*WORK TO COMPLETE*.
All records are to be transcribed in full; any pictures among them are to be skipped.

Saved entries:
####

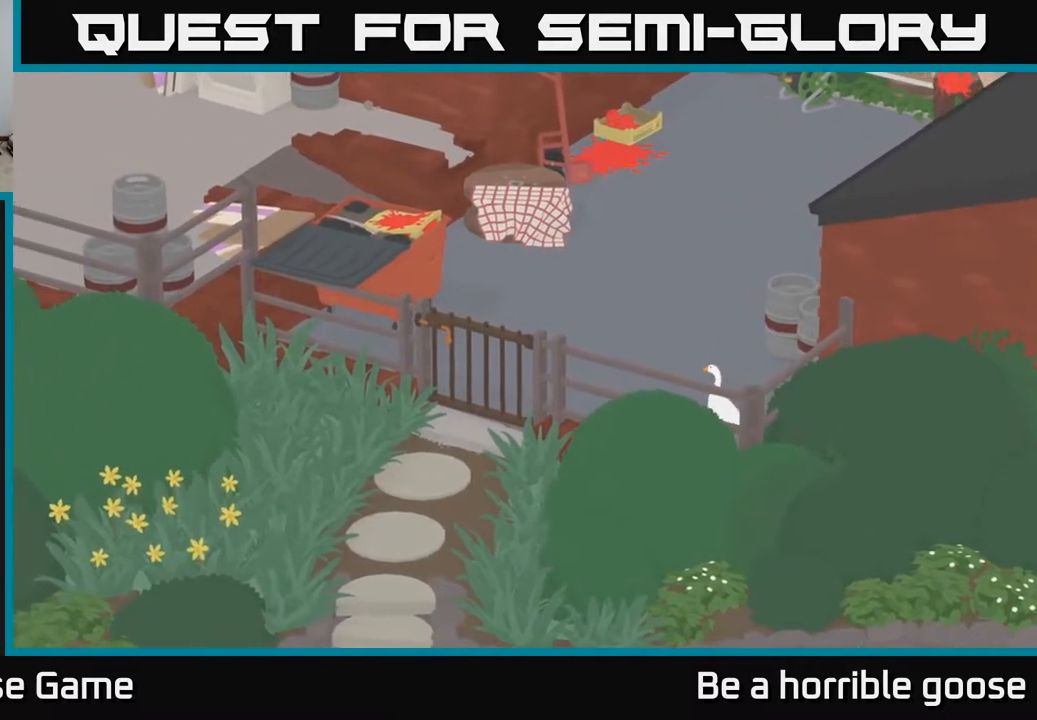
{"buttons": ["A"], "left_stick": "up-left", "right_stick": "center", "events": []}
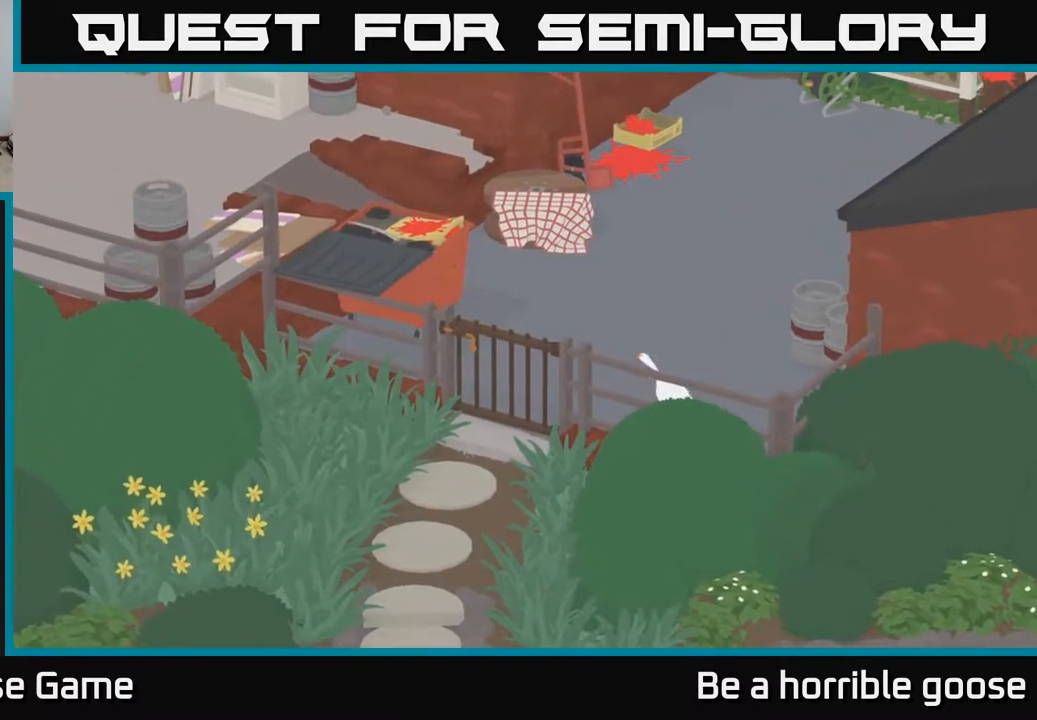
{"buttons": ["A"], "left_stick": "up-left", "right_stick": "center", "events": []}
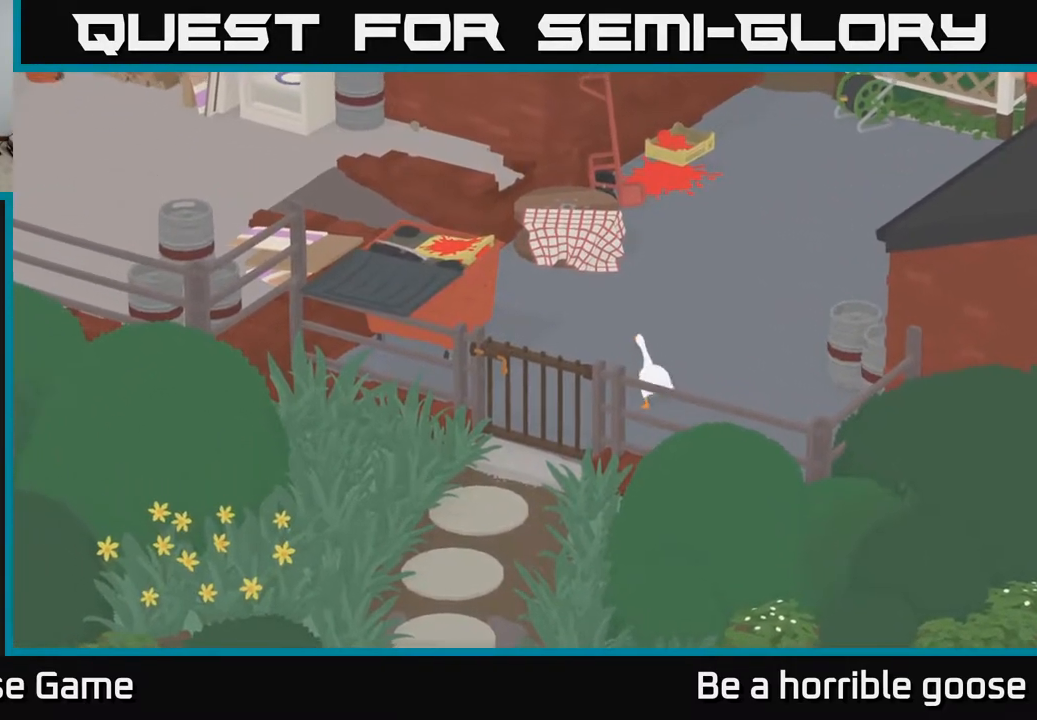
{"buttons": ["A"], "left_stick": "up-left", "right_stick": "center", "events": []}
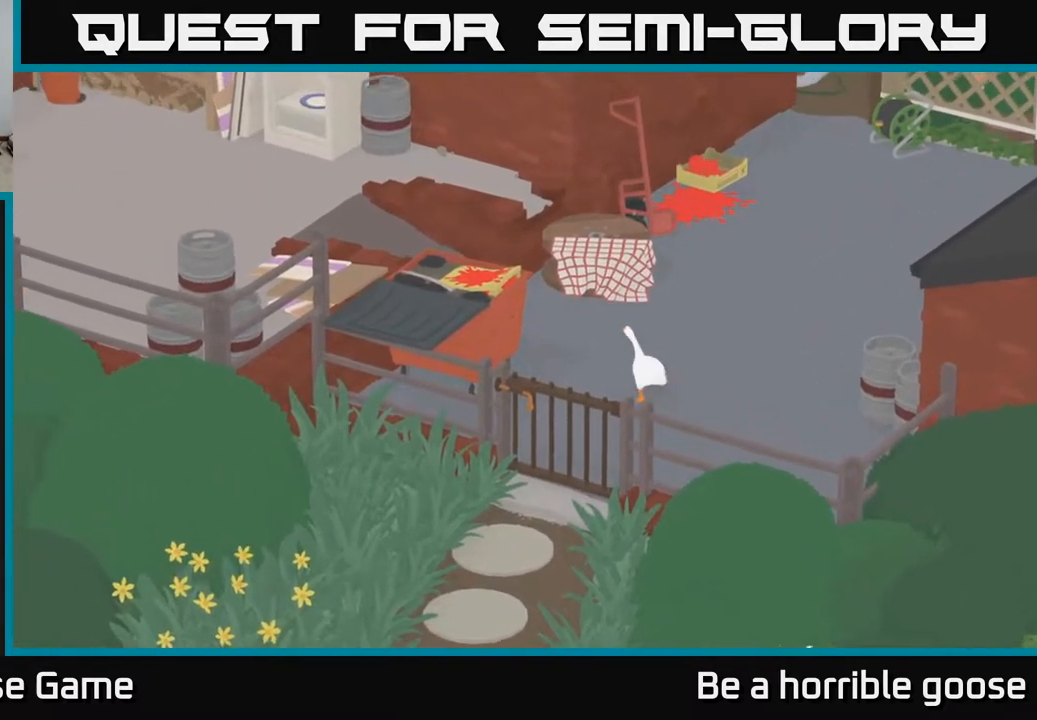
{"buttons": ["A"], "left_stick": "up-left", "right_stick": "center", "events": []}
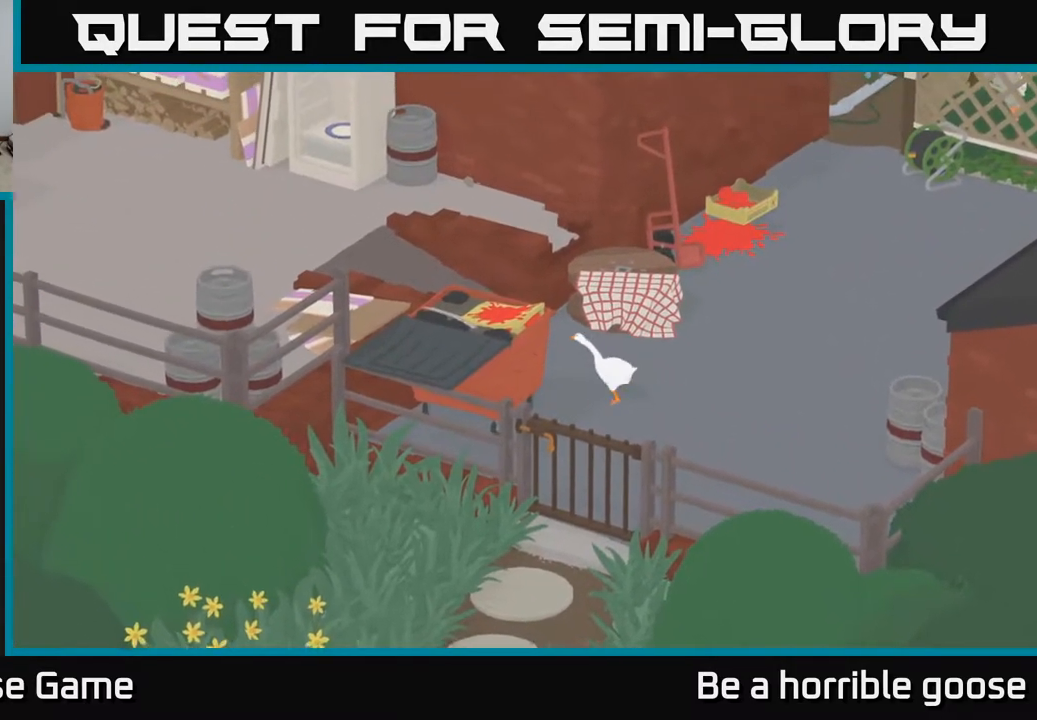
{"buttons": ["A"], "left_stick": "up-left", "right_stick": "center", "events": []}
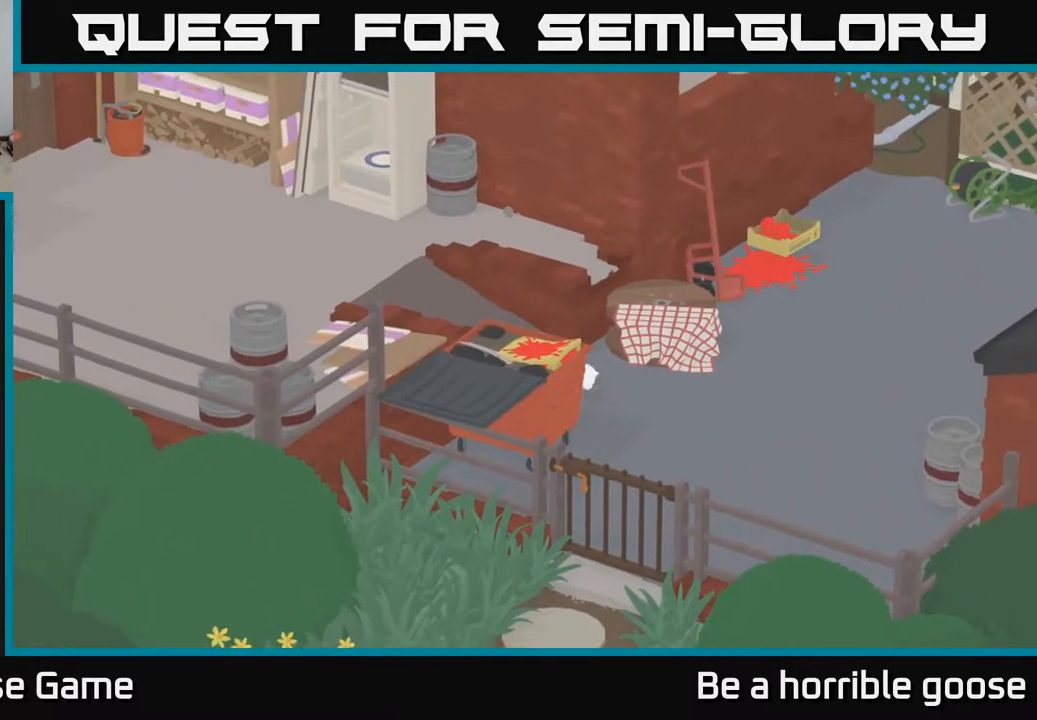
{"buttons": ["A"], "left_stick": "up-left", "right_stick": "center", "events": []}
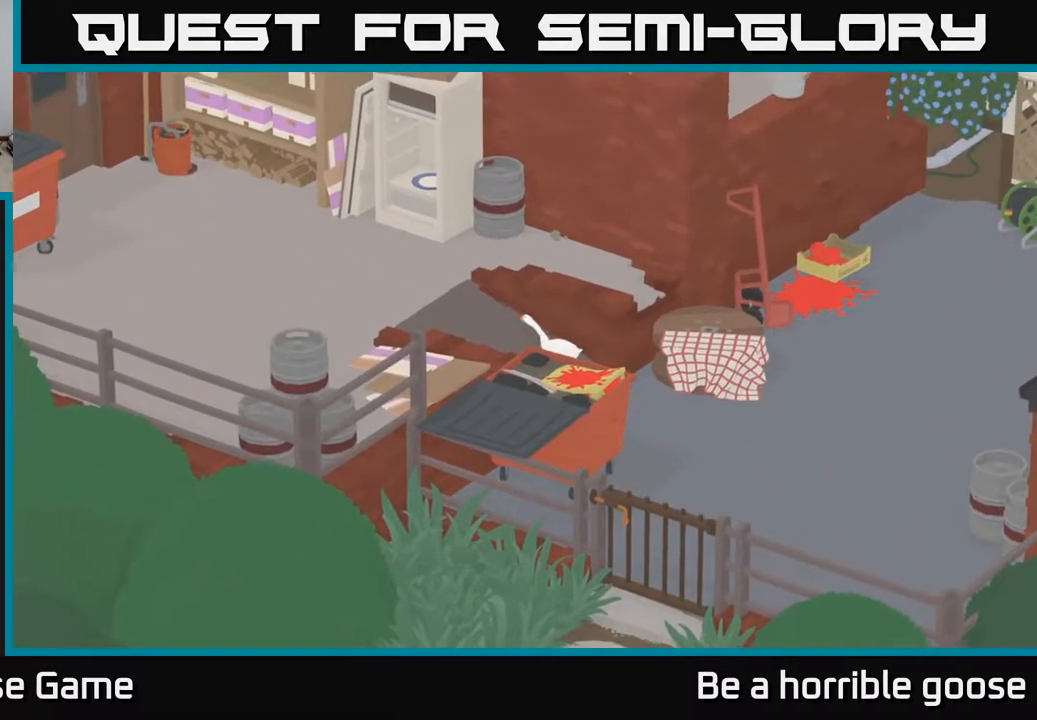
{"buttons": ["A"], "left_stick": "left", "right_stick": "center", "events": [[383, "left_stick", "left"]]}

####

*THE COMPLETED TASK*.
{"buttons": ["A"], "left_stick": "up-left", "right_stick": "center", "events": []}
{"buttons": ["A"], "left_stick": "up-left", "right_stick": "center", "events": []}
{"buttons": ["A"], "left_stick": "up-left", "right_stick": "center", "events": []}
{"buttons": ["A"], "left_stick": "up-left", "right_stick": "center", "events": []}
{"buttons": ["A"], "left_stick": "up-left", "right_stick": "center", "events": []}
{"buttons": ["A"], "left_stick": "up-left", "right_stick": "center", "events": []}
{"buttons": ["A"], "left_stick": "left", "right_stick": "center", "events": [[383, "left_stick", "left"]]}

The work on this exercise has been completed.